▸ **WHAT NEEDS TO BE DONE**: Reproduce word for word the lines of the records, starting with the first line and going on through the line with "family: Noctuidae".

━━━━━━━━━━━━━━━━━━━━

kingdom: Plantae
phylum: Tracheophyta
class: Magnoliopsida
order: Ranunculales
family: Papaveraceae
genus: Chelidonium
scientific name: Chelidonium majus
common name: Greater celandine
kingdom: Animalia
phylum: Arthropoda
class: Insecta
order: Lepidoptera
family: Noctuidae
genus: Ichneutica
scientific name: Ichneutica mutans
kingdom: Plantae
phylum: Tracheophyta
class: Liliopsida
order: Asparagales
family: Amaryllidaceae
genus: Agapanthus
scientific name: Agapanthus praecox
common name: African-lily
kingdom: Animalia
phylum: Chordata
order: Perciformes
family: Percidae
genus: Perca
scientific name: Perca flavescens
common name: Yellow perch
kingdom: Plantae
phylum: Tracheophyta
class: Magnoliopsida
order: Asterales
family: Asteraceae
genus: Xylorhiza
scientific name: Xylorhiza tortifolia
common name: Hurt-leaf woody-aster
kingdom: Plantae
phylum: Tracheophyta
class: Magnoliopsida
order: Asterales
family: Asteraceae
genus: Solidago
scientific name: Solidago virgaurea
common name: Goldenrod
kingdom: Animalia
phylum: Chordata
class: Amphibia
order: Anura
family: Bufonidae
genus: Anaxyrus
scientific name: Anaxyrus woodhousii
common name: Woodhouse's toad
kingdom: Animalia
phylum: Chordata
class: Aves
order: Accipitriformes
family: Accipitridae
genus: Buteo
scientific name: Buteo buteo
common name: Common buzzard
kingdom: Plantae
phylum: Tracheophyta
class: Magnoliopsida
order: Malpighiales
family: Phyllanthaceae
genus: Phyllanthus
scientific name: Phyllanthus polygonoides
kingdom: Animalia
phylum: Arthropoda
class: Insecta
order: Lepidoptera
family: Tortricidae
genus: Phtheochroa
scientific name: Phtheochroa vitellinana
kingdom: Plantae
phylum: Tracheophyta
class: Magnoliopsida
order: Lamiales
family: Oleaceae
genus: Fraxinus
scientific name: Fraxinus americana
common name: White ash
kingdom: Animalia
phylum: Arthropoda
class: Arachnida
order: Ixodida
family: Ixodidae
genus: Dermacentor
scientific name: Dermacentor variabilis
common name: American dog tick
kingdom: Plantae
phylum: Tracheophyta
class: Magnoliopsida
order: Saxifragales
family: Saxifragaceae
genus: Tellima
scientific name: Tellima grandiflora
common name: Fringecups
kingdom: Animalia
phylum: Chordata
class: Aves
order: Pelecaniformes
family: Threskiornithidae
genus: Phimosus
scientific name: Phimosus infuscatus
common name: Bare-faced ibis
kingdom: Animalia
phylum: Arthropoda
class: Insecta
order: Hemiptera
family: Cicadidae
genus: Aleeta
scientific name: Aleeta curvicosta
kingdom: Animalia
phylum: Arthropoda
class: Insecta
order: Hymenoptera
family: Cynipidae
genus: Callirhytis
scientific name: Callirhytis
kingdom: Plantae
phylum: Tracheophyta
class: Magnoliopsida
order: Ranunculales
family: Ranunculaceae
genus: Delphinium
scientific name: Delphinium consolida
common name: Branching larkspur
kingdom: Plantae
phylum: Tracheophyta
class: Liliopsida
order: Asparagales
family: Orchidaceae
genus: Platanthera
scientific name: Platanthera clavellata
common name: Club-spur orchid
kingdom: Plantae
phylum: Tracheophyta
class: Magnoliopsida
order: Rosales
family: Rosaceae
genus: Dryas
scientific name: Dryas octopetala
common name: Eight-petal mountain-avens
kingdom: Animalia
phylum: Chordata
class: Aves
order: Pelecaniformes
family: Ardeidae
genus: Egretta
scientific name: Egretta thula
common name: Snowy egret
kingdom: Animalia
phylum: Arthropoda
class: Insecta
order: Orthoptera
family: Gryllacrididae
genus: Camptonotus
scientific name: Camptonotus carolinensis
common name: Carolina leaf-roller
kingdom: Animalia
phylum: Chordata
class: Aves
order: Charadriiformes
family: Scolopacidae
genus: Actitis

━━━━━━━━━━━━━━━━━━━━

▸ **EXERCISE ANSWER**:
kingdom: Plantae
phylum: Tracheophyta
class: Magnoliopsida
order: Ranunculales
family: Papaveraceae
genus: Chelidonium
scientific name: Chelidonium majus
common name: Greater celandine
kingdom: Animalia
phylum: Arthropoda
class: Insecta
order: Lepidoptera
family: Noctuidae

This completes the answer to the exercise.